Around this time last year we were just getting acquainted with the idea of being new parents. We had just brought our first foster son home, hadn’t yet met or talked with his parents. We had no idea what God had in store for us as foster parents, or as parents in general.
I am in awe of all that can happen in a year. We have had 5 sweet baby boys in our home. Two of those boys have been respite placements (just this last week), and two have long since gotten to go home to their parents. And a few weeks ago, that first precious boy we brought home a year ago turned 1. I can hardly describe the emotions swirling around: excited, happy, disbelief that we’d been parenting almost an entire year. I reflect back on Sweaty Spaghetti often, and am so full of joy that he is right where he is meant to be. And just when I thought I couldn’t get any happier, we got invited to come to his first birthday party. And just like that, I started to cry. I had hoped we would get to celebrate his birthday with him, but when hopes like that become reality, I truly can’t wrap my head around how blessed we are.
So often, foster care seems to pit foster families against bio families. One is “bad” and the other “better”. They are on opposite sides of some battle, and the child is stuck in the middle. But what if the child being in the middle wasn’t so bad? What if, instead of being yanked from one side to the other like a game of tug-o-war, the child is holding hands with both families? This idea is sometimes used to depict families who choose open adoption, but rarely, if ever, have I seen anyone talk about how to reach this place with bio families. And yet, a few weeks ago, we found ourselves in this very position. We showed up, with Sweet One, to a child’s first birthday party. Not only were we welcomed with open arms (literally!), but we were introduced to family without shame- “These were (kiddo’s) foster parents.” Cue more tears. I’m continually amazed by the gracious way that we are included in their family. I’ve long said that your village can never be too big; you can never have too many people praying for you and rooting you on. Being able to follow along on new milestones, pictures, and interests is such a blessing. When I question God’s call to have us in foster care, all I have to do is think about this family, and I know that we are right here for a reason.

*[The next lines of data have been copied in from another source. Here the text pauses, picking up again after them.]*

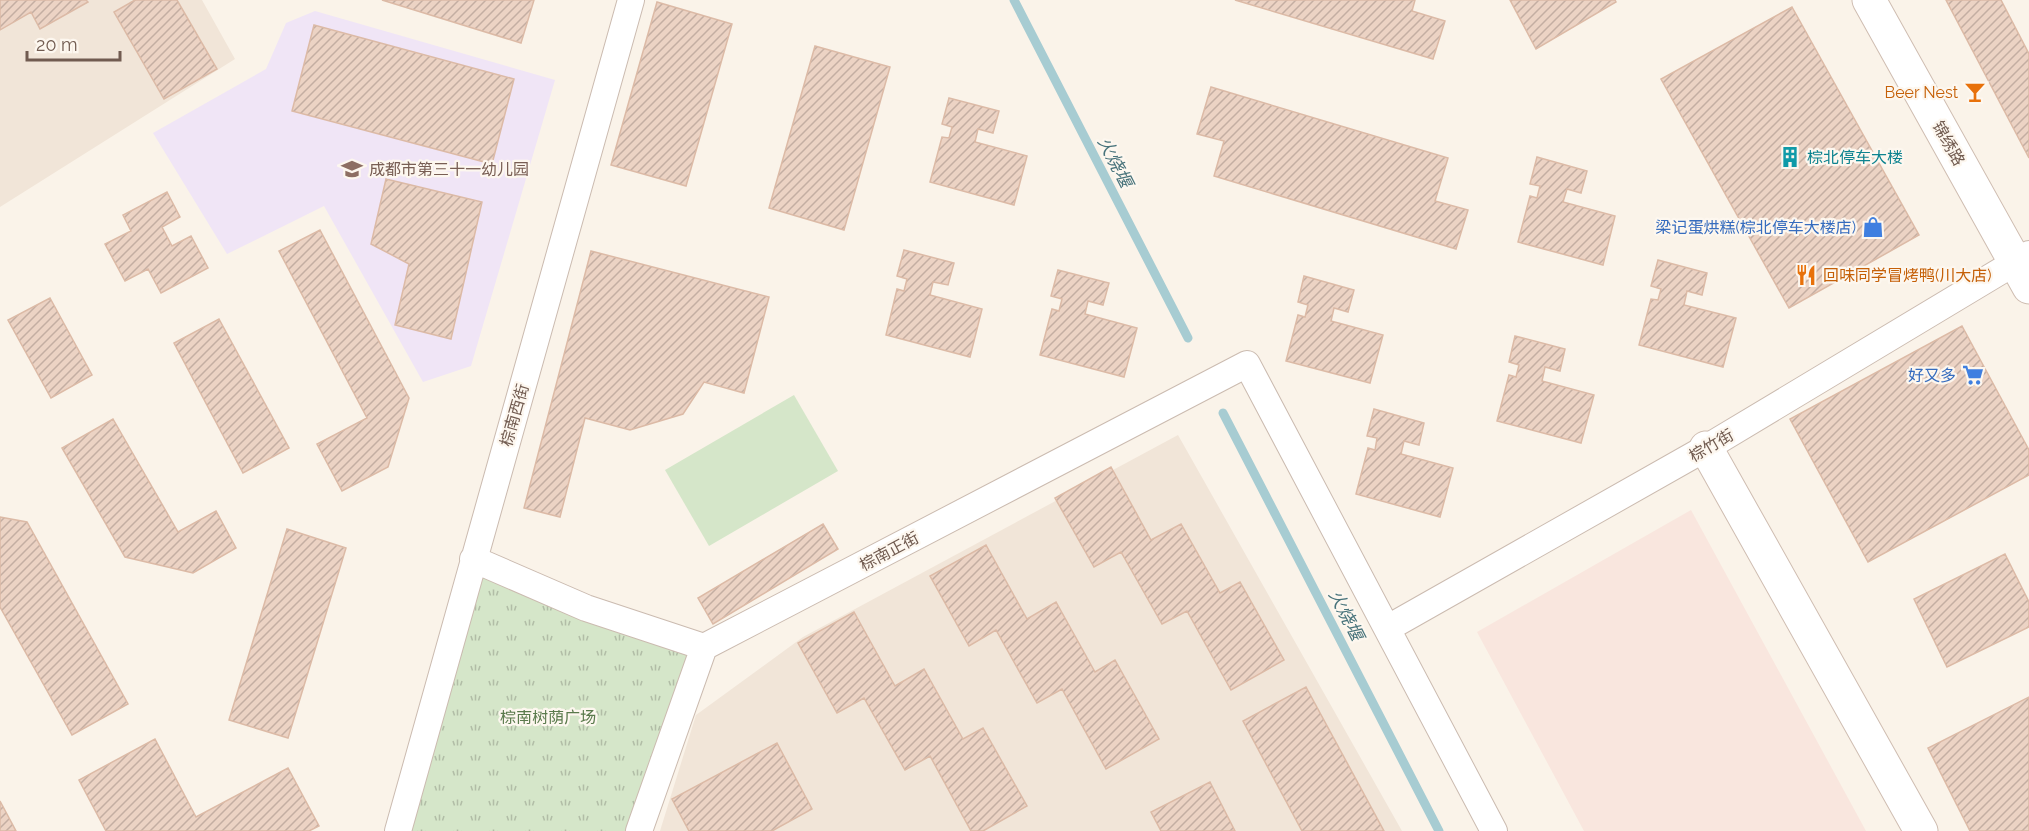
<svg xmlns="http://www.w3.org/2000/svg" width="2029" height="831" viewBox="0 0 2029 831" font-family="Raleway,'Noto Sans SC',sans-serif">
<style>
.residential{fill:#f1e5d8}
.commercial{fill:#f9e6de}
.education{fill:#f0e5f6}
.park{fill:url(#park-tufts)}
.pitch{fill:#d5e6c9}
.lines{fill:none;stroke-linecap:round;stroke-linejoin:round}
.stream{stroke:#a7ccd2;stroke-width:9}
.building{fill:url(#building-hatch);stroke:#dcbaa6;stroke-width:1.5}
.street-casing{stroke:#cbbbb0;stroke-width:28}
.secondary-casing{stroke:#cfbdb1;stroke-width:35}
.street{stroke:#fff;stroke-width:26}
.secondary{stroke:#fff;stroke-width:33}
.labels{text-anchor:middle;stroke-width:4.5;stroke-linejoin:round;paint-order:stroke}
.food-label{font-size:16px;fill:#c56008;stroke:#fdf7ef;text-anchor:end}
.street-label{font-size:16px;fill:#715b50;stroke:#fdf7ef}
.culture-label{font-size:16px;fill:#0d838f;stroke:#fdf7ef;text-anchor:start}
.education-label{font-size:16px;fill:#785e54;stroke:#fdf7ef;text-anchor:start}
.shop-label{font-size:16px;fill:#366cbe;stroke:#fdf7ef;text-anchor:end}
.park-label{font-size:16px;fill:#5a7a4c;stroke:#fdf7ef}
.water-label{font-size:18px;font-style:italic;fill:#48737b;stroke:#fdf7ef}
</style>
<defs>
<pattern id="park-tufts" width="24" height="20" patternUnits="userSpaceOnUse" patternTransform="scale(1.5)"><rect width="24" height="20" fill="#d5e6c9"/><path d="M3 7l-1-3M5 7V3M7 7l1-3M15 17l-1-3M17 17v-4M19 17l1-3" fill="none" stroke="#b1bda6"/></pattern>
<pattern id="building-hatch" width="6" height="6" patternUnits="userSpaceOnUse" patternTransform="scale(1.5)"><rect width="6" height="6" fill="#ecd3c4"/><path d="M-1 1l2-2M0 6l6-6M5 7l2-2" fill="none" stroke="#c4aea2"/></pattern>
</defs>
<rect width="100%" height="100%" fill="#faf3e9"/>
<!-- residential -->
<path class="residential" d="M 0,0 L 202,0 L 235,59 L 0,207 Z
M 1178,435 L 1402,831 L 660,831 L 696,715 L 803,637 Z"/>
<!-- commercial -->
<path class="commercial" d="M 1691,510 L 1866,831 L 1584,831 L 1477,632 Z"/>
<!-- education -->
<path class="education" d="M 315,11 L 555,80 L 471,366 L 423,382 L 324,206 L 227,254 L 153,133 L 266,69 L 286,23 Z"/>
<!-- park -->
<path class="park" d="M 473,559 L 704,647 L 639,831 L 398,831 Z"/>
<!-- pitch -->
<path class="pitch" d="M 794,395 L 838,471 L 709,546 L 665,470 Z"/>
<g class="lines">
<!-- stream -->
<path class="stream" d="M 1014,0 L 1188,338
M 1223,413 L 1439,831"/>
</g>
<!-- building -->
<path class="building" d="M 0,0 L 86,0 L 88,2 L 40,29 L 31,12 L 0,30 Z
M 135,0 L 177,0 L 217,69 L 164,99 L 114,12 Z
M 382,0 L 534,0 L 521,43 Z
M 1235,0 L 1415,0 L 1412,11 L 1445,21 L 1433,59 Z
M 1510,0 L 1615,0 L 1616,2 L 1536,49 Z
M 1946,0 L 2001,0 L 2029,54 L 2029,158 Z
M 657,2 L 732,24 L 686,186 L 611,165 Z
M 1792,7 L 1919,235 L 1789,308 L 1661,79 Z
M 314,25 L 514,79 L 492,164 L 292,111 Z
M 815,46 L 890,67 L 844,230 L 769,208 Z
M 1211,87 L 1448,158 L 1435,201 L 1468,210 L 1456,249 L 1214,176 L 1224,141 L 1197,134 Z
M 949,98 L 999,111 L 993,133 L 978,129 L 975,142 L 1027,156 L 1014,205 L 930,182 L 942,137 L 949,138 L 952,127 L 942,124 Z
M 1537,157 L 1587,171 L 1581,193 L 1567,189 L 1563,202 L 1615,216 L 1603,265 L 1518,242 L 1530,196 L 1537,198 L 1540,186 L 1530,184 Z
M 386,179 L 482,202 L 451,339 L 395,325 L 409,264 L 371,244 Z
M 167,192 L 180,217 L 162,227 L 172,246 L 191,236 L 208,268 L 161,293 L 148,269 L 125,281 L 105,244 L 131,231 L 123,215 Z
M 320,230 L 409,398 L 388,467 L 342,491 L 317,444 L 367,418 L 279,251 Z
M 904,250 L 954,263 L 948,285 L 933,282 L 930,295 L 982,309 L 970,357 L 886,335 L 897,289 L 904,291 L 907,279 L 897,276 Z
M 591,251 L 769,297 L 744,393 L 704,382 L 683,414 L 630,430 L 585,418 L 560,517 L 524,508 Z
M 1658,260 L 1707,273 L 1702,295 L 1687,291 L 1684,305 L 1736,318 L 1723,367 L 1639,345 L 1651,299 L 1658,300 L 1661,289 L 1651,286 Z
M 1058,270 L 1109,283 L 1103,305 L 1088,301 L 1085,314 L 1137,328 L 1124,377 L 1040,355 L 1052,309 L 1059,311 L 1062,299 L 1051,296 Z
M 1304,276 L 1354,290 L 1348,312 L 1334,308 L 1331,321 L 1383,335 L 1370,383 L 1286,361 L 1298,315 L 1305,317 L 1308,305 L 1298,302 Z
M 50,298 L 92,375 L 51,398 L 8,320 Z
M 219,319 L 289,448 L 243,473 L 174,343 Z
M 1962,326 L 2029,450 L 2029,475 L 1868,562 L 1790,419 Z
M 1515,336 L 1565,349 L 1560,371 L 1545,367 L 1542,381 L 1594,395 L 1581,443 L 1497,421 L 1509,375 L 1516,377 L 1519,365 L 1509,362 Z
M 1374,409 L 1424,423 L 1419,445 L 1404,441 L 1401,454 L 1453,468 L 1440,517 L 1356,494 L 1368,448 L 1375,450 L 1377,438 L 1367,436 Z
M 113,419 L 178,532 L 216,511 L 236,548 L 193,573 L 125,557 L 62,448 Z
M 1111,467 L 1151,540 L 1181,524 L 1220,593 L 1240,582 L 1284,660 L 1231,690 L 1187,611 L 1162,624 L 1121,552 L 1094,567 L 1055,498 Z
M 0,517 L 27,522 L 128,704 L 72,735 L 0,607 Z
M 823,524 L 838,549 L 713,624 L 698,598 Z
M 287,529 L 346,548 L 288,738 L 229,720 Z
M 986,545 L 1027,619 L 1056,602 L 1095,672 L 1115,660 L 1159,739 L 1106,769 L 1062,689 L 1037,703 L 996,630 L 969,646 L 930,576 Z
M 2005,554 L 2029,602 L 2029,627 L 1947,667 L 1914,599 Z
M 854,612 L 895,686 L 924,669 L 963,739 L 983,728 L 1027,806 L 983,831 L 971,831 L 930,756 L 905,770 L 864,698 L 837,713 L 798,643 Z
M 1306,687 L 1384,831 L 1302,831 L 1243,721 Z
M 2029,697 L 2029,831 L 1970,831 L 1928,748 Z
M 155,739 L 196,817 L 288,768 L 319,826 L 309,831 L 106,831 L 79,780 Z
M 777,743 L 812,809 L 772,831 L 689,831 L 672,799 Z
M 1210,782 L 1235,831 L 1161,831 L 1151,812 Z
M 0,801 L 16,831 L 0,831 Z"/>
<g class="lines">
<defs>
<path id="street" d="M 473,559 L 586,608 L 704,647
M 1388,628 L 1706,448 L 2029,254
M 398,831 L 631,0
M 639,831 L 704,647 L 1247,364 L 1494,831"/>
<path id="secondary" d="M 1869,0 L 2029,287
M 1706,448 L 1921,831"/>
</defs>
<!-- street casing -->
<use href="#street" class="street-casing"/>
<!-- secondary casing -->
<use href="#secondary" class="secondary-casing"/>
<!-- street -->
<use href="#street" class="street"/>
<!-- secondary -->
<use href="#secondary" class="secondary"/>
</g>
<!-- icons -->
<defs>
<symbol id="bar-bare" viewBox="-9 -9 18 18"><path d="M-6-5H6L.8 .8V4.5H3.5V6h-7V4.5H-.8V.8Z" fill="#e8710a" stroke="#fdf7ef" stroke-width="2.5" paint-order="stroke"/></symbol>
<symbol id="building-bare" viewBox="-9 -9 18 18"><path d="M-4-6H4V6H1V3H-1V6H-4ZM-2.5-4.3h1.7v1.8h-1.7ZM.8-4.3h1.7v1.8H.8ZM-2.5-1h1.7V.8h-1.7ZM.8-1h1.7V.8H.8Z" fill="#0f9aa8" stroke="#fdf7ef" stroke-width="2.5" paint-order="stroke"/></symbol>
<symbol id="school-bare" viewBox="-9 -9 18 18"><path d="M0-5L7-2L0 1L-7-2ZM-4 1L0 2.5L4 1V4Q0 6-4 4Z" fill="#8d6e63" stroke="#fdf7ef" stroke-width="2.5" paint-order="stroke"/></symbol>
<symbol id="shop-bare" viewBox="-9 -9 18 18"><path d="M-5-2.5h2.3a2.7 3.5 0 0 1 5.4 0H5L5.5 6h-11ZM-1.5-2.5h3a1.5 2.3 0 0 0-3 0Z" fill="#3f7fe0" stroke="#fdf7ef" stroke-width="2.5" paint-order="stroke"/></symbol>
<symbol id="restaurant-bare" viewBox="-9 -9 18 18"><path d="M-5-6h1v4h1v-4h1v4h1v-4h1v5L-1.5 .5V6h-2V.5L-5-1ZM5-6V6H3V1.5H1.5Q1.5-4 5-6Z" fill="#e8710a" stroke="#fdf7ef" stroke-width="2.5" paint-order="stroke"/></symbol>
<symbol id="supermarket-bare" viewBox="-9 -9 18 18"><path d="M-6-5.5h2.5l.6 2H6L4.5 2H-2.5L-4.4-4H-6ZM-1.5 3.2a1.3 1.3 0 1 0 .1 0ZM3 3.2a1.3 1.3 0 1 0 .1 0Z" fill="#3f7fe0" stroke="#fdf7ef" stroke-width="2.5" paint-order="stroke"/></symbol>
</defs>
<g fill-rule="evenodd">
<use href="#bar-bare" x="1960" y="77" width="30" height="30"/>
<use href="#building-bare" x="1775" y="142" width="30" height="30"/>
<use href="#school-bare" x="337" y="154" width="30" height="30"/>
<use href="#shop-bare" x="1858" y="212" width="30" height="30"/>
<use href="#restaurant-bare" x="1791" y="260" width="30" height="30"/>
<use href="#supermarket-bare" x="1958" y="360" width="30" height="30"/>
</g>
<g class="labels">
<!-- food labels -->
<g class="food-label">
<text x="1958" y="98">Beer Nest</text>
<text x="1823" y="281" text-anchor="start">回味同学冒烤鸭(川大店)</text>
</g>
<!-- street labels -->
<g class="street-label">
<text transform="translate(1949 143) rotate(61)" y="6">锦绣路</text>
<text transform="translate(514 415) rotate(-74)" y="6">棕南西街</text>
<text transform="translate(1711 445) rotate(-30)" y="6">棕竹街</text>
<text transform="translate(889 551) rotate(-28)" y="6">棕南正街</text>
</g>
<!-- culture labels -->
<g class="culture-label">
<text x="1807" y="163">棕北停车大楼</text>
</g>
<!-- education labels -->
<g class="education-label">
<text x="369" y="175">成都市第三十一幼儿园</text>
</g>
<!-- shop labels -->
<g class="shop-label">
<text x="1856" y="233">梁记蛋烘糕(棕北停车大楼店)</text>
<text x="1956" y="381">好又多</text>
</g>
<!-- park labels -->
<g class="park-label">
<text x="548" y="723">棕南树荫广场</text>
</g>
<!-- water labels -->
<g class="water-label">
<text transform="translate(1115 162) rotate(63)" y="6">火烧堰</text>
<text transform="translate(1346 615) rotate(63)" y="6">火烧堰</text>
</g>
</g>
<!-- scale -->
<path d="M27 51v9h93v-9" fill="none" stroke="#715b50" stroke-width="3"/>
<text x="36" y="51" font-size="18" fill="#715b50" stroke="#fdf7ef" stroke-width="4.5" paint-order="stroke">20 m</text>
</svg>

And Sweaty Spaghetti’s birthday wasn’t the only one we’ve celebrated recently! Sweet One also had his first birthday, just in time for us to take a respite placement who also had a birthday! A time to celebrate how much has happened in a year, and yet is so bittersweet for children in foster care. We printed pictures, made cake and had balloons. A few new toys were given, and songs were sung, but it hurts my heart to know that these birthday celebrations were incomplete. Unlike Sweaty Spaghetti’s birthday, there were some very important people missing from these other parties. There may have been a table full of people here to celebrate, but there was a big empty space in my heart where these kiddos’ grandparents, siblings and parents should have been. I can’t help but wonder what they would have done differently. Do they have a birthday tradition of eating cake for breakfast? Maybe a family movie night is how they would choose to celebrate. How different these birthdays would have looked with siblings and cousins running around and “helping” unwrap toys and blow out candles. Well-meaning and encouraging friends will tell us that we did just fine, that we made their birthdays special. And I hope that they’re right. But just because we did well doesn’t mean it couldn’t have been made better with their families there.
Life’s celebrations and milestones are not meant to be contained to a weekly visit. My heart breaks for these babies, and even moreso for their parents. What must it be like to have to ask permission to feed your child a cupcake for their birthday? To not be able to take them to the park? These are all parts of grief that we will feel as our children go home, and however much it hurts for us, the pain must be double for families whose children are in care. Now for all of the people that say they deserve it, or that they “made their bed”, please remember pain doesn’t happen in a vacuum. Not only did these families have a lot of “help”, in the worst of ways, finding themselves in this situation, but their pain isn’t the only pain I’m concerned with. Judgement can seem well-meaning, I mean, you’re just looking out for the child, right? But what if I told you that every time you ask me about the habits or faults of bio parents, you twist the knife a little more? Not just for us, but for these kids. Every time something negative is said about their parents, it affects them. Not just when they can understand it, or when they’re within earshot. I’ve met the families of each child we’ve had in our care, and I don’t have any ill will toward any of them. That’s not some superpower of mine (I’m still just human), nor is it blindness or naivety. I believe they deserve respect and kindness, and guess what? Every single parent and family member has treated me well in return. Is it a fluke? I have no way of knowing except to keep loving on these kids and their parents. But I really believe that if we can remember the goal is to be holding hands, and not playing tug-o-war, we’ll accomplish a heck of a lot more than if we go head-to-head over a text message or a visit.
Our first family taught us it’s possible to be on the same side, all lifting the child up. I know relationships like this can’t happen if they’re one-sided, and surely they take work to maintain. But social workers, friends, family and bystanders can help by extending grace and understanding instead of cynicism and critique. Instead of offering an opinion about bio parents, try connecting to your foster parent friends another way. Pray for them, provide respite for them, write them a note about how great they’re doing or send them a little something so they know they aren’t alone. I can’t speak for every foster parent, but I feel the most supported when you can celebrate the bio families victories with us. The goal is reunification until it’s no longer safe or in the best interest of the child, and even then there is loss involved. Support us by supporting these families as they come full circle, just like you’ve supported us.